Y a-t-il donc eu, en définitive, un effet LICA sur l’ensemble de l’opinion juive française relativement à l’Italie dans les années 1933-1935 ? Si l’on se fie aux idées et à l’attitude de la frange conservatrice et modérée, l’on serait tenté de répondre par la négative. Deux effets indirects mais essentiels peuvent toutefois êtres recensés. L’action tonitruante menée par les ligueurs juifs contribua d’une part à modifier l’image du judaïsme au sein de l’opinion juive et de l’opinion française en général, mais surtout, les attaques lancées par la LICA contre les tenants du judaïsme officiel amenèrent d’autre part ceux-ci à sortir quelque peu de leur réserve, à répondre et à présenter leur propre vision de la situation du monde juif, notamment en Italie. La LICA étoffa ainsi l’opinion juive et la renforça, en entraînant, du fait de la controverse, une richesse inédite des prises de position. Selon Pierre Milza, « on peut considérer […] que, jusqu’au milieu des années trente, seule une minorité fortement politisée à gauche manifeste à l’égard de Mussolini et de son régime une hostilité militante1 », schéma parfaitement valable pour les Juifs de France, à la différence toutefois que, quelques individualités comme Edmond Bloch ou Waldemar-George mises à part, l’on trouvait difficilement de véritables sectateurs du régime fasciste, tout au plus des admirateurs « intégraux » de l’Italie. Mais cette minorité de gauche dont parle l’historien n’évoluait pas en vase-clos et ne se juxtaposait pas simplement aux autres tendances chez les Juifs ; elle tentait de changer le regard que celles-ci portaient sur l’Italie de Mussolini et de les fédérer à l’opposition. L’influence des plus progressistes dépassait de loin le nombre des sympathisants de cette tendance politique.

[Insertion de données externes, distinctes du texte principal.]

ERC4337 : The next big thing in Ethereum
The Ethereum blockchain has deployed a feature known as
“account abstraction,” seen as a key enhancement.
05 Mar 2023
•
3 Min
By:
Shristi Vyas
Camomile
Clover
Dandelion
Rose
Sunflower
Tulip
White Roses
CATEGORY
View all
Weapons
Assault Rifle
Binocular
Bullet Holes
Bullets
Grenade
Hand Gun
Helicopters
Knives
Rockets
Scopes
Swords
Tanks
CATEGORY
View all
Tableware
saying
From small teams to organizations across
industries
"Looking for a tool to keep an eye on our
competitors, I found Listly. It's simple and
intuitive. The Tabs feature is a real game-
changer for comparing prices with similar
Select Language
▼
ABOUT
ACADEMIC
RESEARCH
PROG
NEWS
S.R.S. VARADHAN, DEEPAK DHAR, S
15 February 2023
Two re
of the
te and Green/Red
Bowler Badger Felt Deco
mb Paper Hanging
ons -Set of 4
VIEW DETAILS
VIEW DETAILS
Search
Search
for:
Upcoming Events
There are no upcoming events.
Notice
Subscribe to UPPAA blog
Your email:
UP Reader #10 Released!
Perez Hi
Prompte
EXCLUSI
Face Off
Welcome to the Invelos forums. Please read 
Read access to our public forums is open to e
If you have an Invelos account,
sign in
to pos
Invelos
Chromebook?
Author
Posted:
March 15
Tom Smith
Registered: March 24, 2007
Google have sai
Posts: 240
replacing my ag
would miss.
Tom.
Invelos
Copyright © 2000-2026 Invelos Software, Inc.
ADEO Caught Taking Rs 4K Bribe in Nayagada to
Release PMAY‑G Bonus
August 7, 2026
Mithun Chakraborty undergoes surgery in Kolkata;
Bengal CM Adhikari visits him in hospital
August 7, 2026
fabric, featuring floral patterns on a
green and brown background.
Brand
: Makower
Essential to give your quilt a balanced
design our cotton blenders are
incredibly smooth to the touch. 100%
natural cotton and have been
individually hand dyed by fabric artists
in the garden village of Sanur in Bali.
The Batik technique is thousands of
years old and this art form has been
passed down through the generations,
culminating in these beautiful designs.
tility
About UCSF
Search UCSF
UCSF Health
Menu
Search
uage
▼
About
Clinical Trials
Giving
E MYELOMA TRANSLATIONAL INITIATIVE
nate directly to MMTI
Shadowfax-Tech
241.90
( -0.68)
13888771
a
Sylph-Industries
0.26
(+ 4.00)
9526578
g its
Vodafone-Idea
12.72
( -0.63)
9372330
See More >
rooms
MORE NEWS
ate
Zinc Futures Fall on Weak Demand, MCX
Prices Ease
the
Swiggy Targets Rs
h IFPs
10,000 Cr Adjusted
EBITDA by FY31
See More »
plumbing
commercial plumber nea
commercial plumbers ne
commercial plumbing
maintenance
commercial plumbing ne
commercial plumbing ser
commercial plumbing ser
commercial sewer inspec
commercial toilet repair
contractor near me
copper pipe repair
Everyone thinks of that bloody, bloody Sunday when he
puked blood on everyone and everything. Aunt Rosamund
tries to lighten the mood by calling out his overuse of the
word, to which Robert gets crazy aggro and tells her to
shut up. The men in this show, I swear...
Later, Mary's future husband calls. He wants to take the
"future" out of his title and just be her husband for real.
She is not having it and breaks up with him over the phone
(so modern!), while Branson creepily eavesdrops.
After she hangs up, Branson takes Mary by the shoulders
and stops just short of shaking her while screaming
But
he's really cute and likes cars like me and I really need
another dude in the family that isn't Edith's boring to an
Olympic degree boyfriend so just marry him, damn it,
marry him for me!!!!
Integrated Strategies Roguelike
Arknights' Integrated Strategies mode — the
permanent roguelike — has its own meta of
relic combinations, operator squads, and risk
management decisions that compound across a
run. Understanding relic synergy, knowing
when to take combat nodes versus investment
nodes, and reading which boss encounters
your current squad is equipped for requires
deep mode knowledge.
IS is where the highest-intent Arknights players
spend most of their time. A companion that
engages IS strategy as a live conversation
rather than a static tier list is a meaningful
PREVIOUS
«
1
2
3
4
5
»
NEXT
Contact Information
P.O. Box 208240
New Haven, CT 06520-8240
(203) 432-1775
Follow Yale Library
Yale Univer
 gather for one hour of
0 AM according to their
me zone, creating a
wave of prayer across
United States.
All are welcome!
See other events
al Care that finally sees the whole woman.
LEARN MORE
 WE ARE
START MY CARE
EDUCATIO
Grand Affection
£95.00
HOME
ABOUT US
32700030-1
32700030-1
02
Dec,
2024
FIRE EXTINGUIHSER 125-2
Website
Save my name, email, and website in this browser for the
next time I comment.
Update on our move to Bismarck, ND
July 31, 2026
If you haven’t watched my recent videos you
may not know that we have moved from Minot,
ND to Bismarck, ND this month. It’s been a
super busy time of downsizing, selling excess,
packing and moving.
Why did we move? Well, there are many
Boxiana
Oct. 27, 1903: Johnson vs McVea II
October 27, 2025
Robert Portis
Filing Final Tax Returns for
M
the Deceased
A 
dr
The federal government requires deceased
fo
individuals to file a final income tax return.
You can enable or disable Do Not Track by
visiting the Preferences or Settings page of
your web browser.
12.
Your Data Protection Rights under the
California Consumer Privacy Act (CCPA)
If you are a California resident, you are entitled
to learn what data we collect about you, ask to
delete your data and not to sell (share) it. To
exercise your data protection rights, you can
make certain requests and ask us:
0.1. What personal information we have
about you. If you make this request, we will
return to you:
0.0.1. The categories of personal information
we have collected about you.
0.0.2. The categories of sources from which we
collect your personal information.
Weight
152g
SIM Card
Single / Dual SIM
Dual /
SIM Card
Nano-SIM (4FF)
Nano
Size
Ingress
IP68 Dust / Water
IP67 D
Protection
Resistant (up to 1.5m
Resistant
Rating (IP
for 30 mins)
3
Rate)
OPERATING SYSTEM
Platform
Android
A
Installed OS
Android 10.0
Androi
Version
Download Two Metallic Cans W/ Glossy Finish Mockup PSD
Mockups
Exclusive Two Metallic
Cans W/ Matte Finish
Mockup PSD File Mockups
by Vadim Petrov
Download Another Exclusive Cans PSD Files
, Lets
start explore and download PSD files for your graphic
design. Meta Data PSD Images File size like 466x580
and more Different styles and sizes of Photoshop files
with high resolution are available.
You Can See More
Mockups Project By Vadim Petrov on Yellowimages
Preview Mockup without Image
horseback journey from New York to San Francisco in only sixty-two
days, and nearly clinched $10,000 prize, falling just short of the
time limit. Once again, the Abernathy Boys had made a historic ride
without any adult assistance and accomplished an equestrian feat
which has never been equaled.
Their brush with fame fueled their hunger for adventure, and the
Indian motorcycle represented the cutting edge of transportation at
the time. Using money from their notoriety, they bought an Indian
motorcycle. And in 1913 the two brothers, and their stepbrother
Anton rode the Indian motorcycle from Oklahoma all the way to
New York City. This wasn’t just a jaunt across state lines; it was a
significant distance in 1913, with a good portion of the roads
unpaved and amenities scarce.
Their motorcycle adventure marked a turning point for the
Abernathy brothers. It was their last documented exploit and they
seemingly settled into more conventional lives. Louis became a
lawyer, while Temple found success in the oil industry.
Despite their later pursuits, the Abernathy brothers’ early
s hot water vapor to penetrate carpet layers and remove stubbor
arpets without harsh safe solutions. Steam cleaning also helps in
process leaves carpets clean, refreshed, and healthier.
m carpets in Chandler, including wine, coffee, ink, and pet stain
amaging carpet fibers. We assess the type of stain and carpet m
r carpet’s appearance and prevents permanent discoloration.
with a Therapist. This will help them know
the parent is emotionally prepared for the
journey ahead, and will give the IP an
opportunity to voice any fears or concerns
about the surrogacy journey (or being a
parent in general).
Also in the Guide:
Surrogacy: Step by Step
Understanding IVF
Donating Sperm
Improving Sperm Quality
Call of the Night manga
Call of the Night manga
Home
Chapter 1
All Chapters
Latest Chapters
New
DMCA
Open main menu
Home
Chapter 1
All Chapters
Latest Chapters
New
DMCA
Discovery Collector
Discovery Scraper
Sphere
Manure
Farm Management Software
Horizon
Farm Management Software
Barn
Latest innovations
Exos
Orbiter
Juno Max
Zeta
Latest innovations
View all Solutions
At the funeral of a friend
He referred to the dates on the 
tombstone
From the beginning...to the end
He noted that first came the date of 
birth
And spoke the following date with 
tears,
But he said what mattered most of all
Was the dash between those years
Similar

L’exacerbation des tensions au sein du judaïsme sur la question du fascisme traduisait les multiples incertitudes caractérisant l’attitude des Juifs. Toutes les convictions volaient en éclats, sur ce qu’était véritablement le fascisme dont l’importation – fantasmée – en France troublait l’image, sur l’attitude de Mussolini ou même sur le sort des Israélites 272transalpins. Chaque événement en contredisant un autre, la perplexité conduisait les uns vers des réactions parfois outrancières, les autres vers l’indétermination et l’attentisme. Les années 1933-1935 furent ainsi celles d’une transition de l’attitude des Juifs face à l’Italie.

C’était donc une judaïcité déchirée et en perte progressive de repères relativement à l’Italie qui devait affronter l’inquiétante montée des périls. Certains ne se résignèrent cependant pas facilement.

1 Pierre Milza, Mussolini, Paris, Fayard, 1999, p. 625.